In our Sunday gathering today the main speaker was talking about all the changes that happen in our world. He was relating these modern changes to the changes that the nation of Israel was facing before and during the Babylonian captivity. By doing so he was trying to show us how some of Jeremiah’s prophetic statements (during that time) were radical re-interpretations of more traditional Judaic thought. Instead of seeing Jesus as a political/temporal type of king or ruler, Jeremiah was telling Israel that God had a MUCH MUCH bigger plan…one with universal/eternal significance.
There were many interesting ideas packed into this lesson, but the one that struck me was that God’s word (and revelation through various means) is living and active. What does that mean to be "living and active"? Not static, but dynamic, perhaps? Able to breathe life into our existence and our world. At work, organic, adaptable, invigorating. I guess it can mean a lot of things, but to me most of all it means that God’s word requires constant interpretation and re-interpretation. God’s revelations is not something given that our parent’s generation, or our parents’ parents generation, or even Martin Luther’s parents generation GOT ALL figured out for all people and for all time. (God is so much bigger than a few centuries of human theological grappling and He usually has bigger plans than we could possibly imagine.) I’m not saying we can’t learn from the traditions that came before us; obviously we can learn so much from all the saints of Christ that came before us. We are eternally indebted to them for their pilgrimmage of faith that has sustained our tradition, but…
We must grapple with our faith (our mission, our theology, our paradigms, etc.) within our current context in order to cope with the ongoing experience. The challenges that face us today will be different from those that faced our forefathers. The Church should look different as it grows through the centuries. It’s called maturity and we’d prideful to feel as if "we’d arrived" in our understanding of God and His mission to redeem the earth and all that’s in it. Something that is "living and active" must have room and potential to grow further. It’s not a closed system.

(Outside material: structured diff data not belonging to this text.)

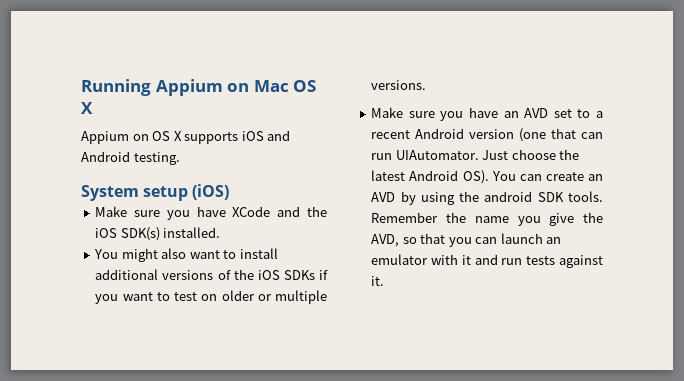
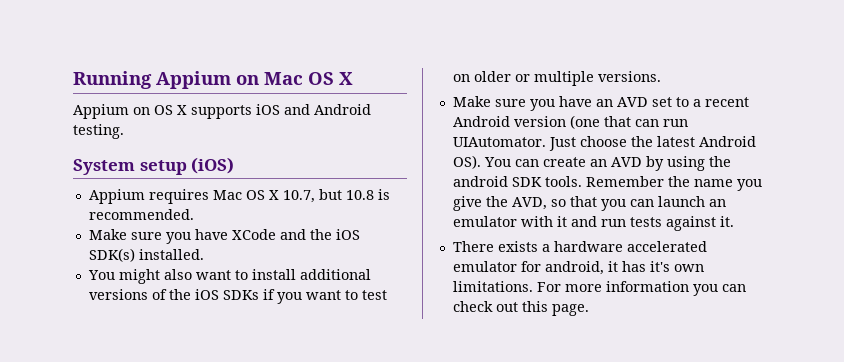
(230, 192) none -> [88,189,390,204] [88,209,194,220] // Appium requires Mac OS X 10.7, but 10.8 is recommended.
(385, 281) none -> [452,241,707,252] [452,261,704,275] [452,281,746,296] [452,301,589,316] // There exists a hardware accelerated emulator for android, it has it's own limitations. For more information you can check out this page.

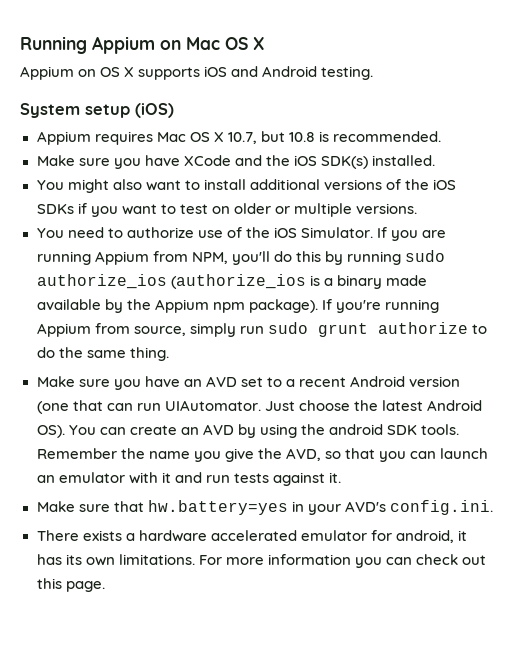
(661, 76) none -> [36,227,447,241] [36,250,445,265] [36,274,427,289] [36,299,439,313] [36,322,487,337] [36,347,169,361] // You need to authorize use of the iOS Simulator. If you are running Appium from NPM, you'll do this by running sudo authorize_ios (authorize_ios is a binary made available by the Appium npm package). If you're running Appium from source, simply run sudo grunt authorize to do the same thing.
(734, 221) none -> [36,500,493,515] // Make sure that hw.battery=yes in your AVD's config.ini.
[649,261,670,272] it's -> [65,554,82,565] its

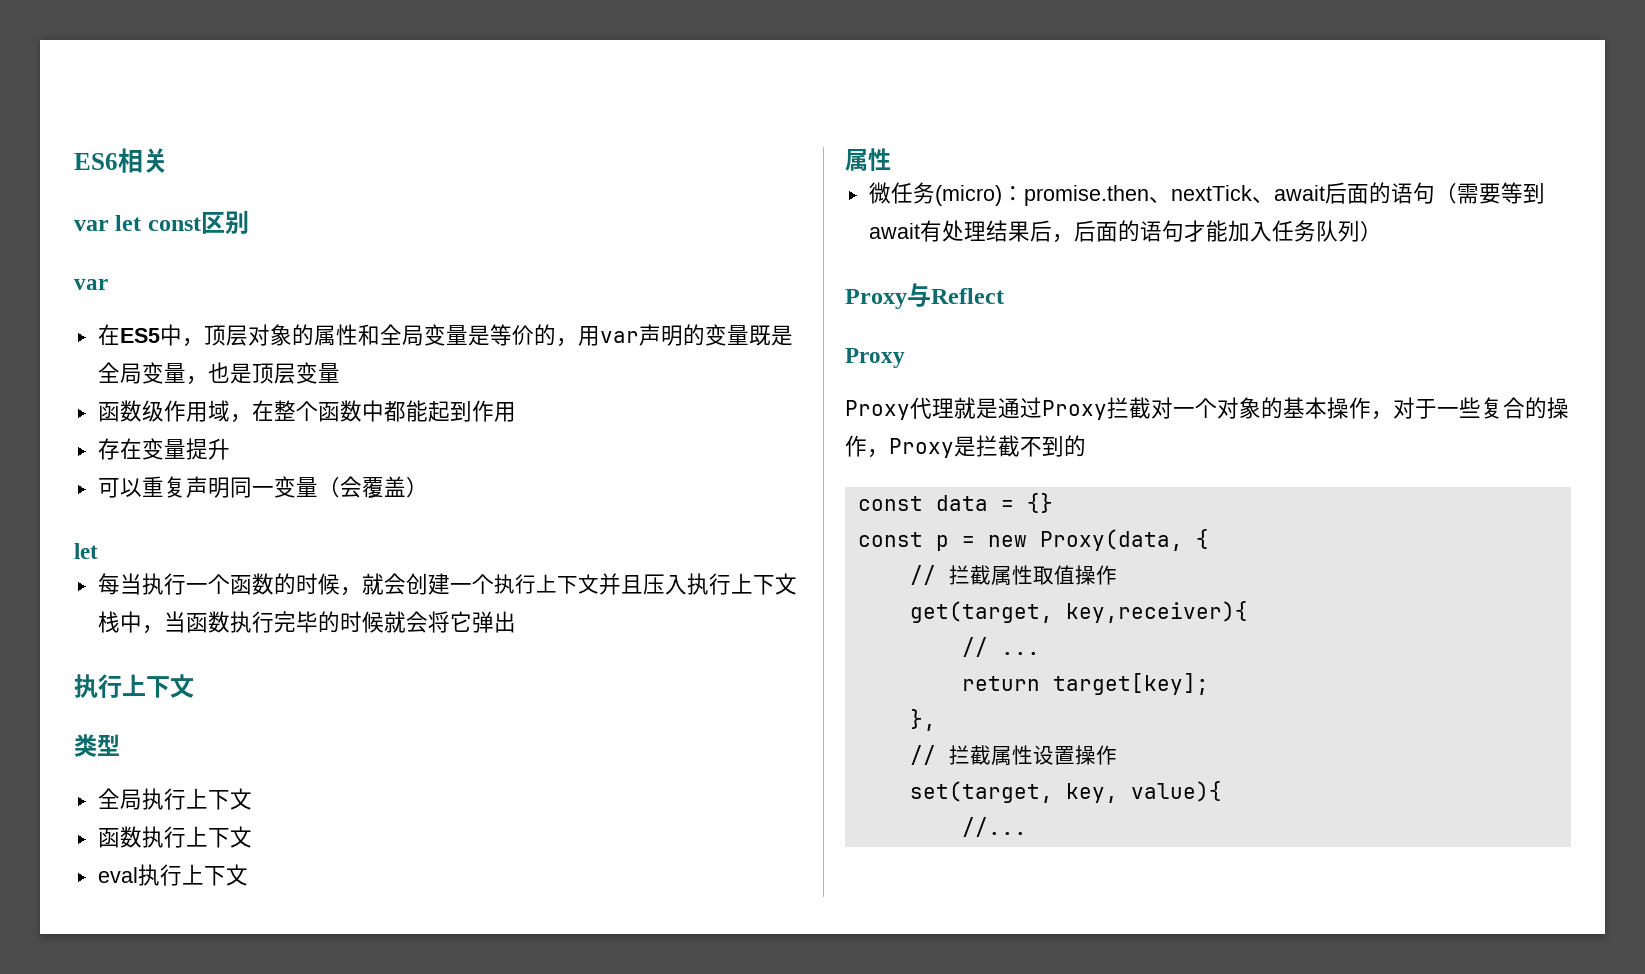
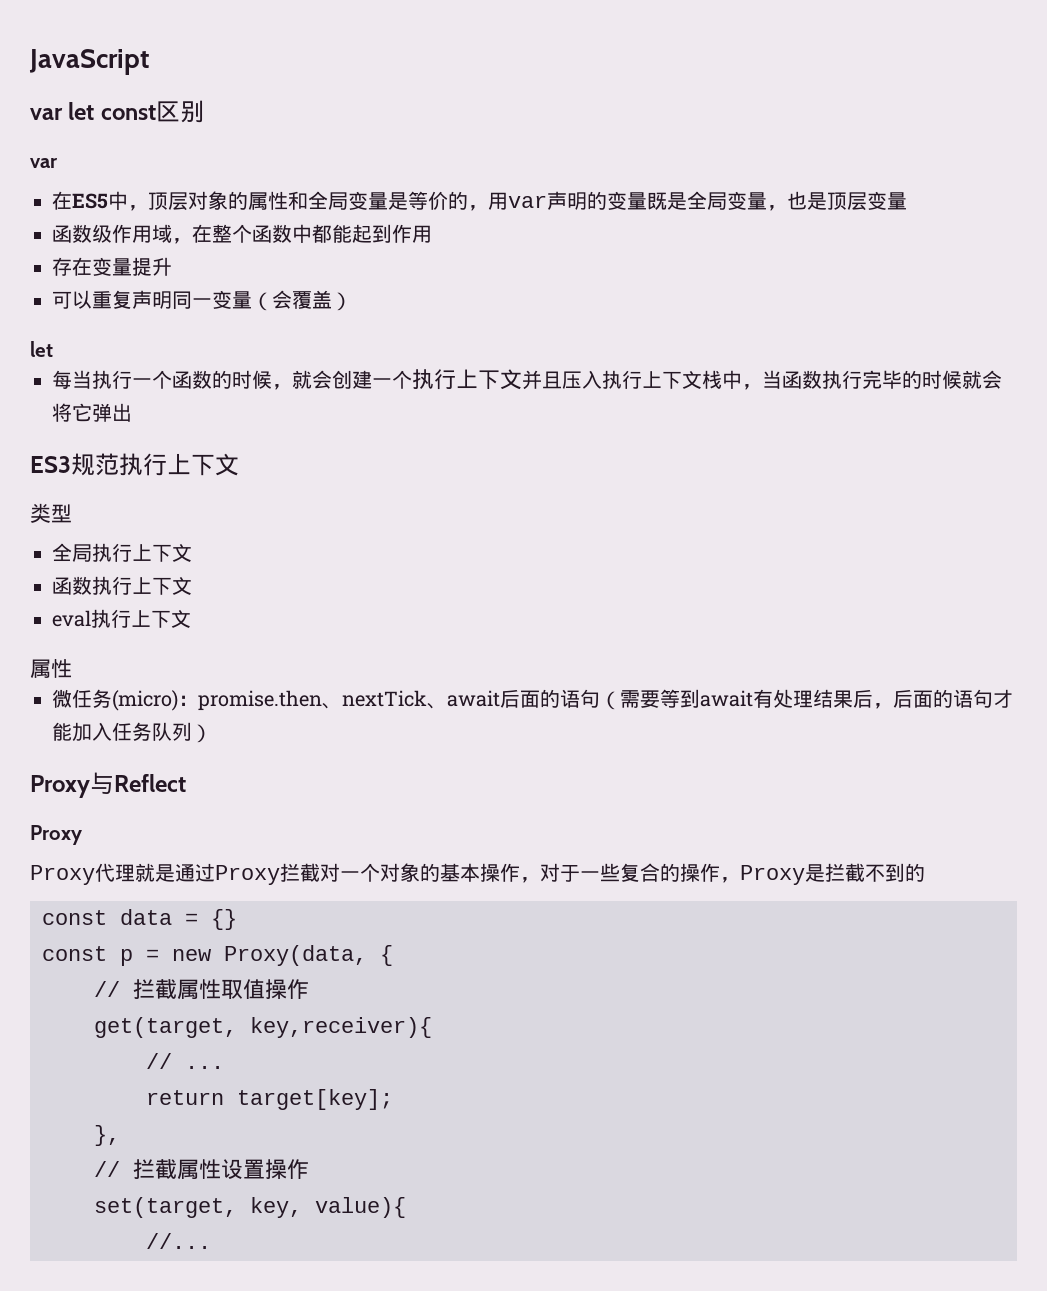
[74,148,168,173] ES6相关 -> [29,49,149,75] JavaScript
(516, 622) none -> [30,453,119,476] ES3规范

This was supposed to just be a preface for another Newbigin quote! Sorry, I got carried away. Now, I’ll put the quote (which most of you will probably not have the patience to read…oh, well.):
The Christian tradition of rationality takes as its starting point not any alleged self-evident truths. Its starting point is events in which God made himself known to men and women in particular circumstances–to the first apostles and witnesses who saw and heard and touched the incarnate Word of God himself, Jesus of Nazareth. These are all happenings within the world of secular events, the world which is investigated by the natural and human sciences. These revelations were always addressed to men and women in particular contexts and called for specific responses within and appropriate to those contexts. The community which responded to this call and challenge had to make sense of and cope with the ever-changing circumstances of their ongoing history in the light of what had been revealed to them in the original events. The originally given revelation had to be continually re-appropriated and re-interpreted in the light of new situations. It had to be tested to see whether it could continue to provide coherence and meaning for new experience. It was tested almost to the breaking point, especially in the experience of the destruction of the Jewish state and the long exile. That testing in turn provided the background through which the shattering experience which the first disciples had in the sequence of events leading up to Good Friday could be re-understood within the terms of the original revelation. Continually through the centuries the community seeks to find coherence, meaning, and hope in the events, sometimes apparently meaningless and chaotic events, through which it lives. As we have seen in looking at the work of science, so here the argument is necessarily circular. The believer starts from the faith that reality is rational, that a coherent purpose can be discerned in experience. The struggle is to prove that faith true in circumstances which seem to call it in question. The effort is always a rational effort, an effort to find rational meaning in apparently irrational events through the pattern given in the original revelation. So the tradition is being continually being reshaped and re-appropriated in the struggle to cope with ongoing experience.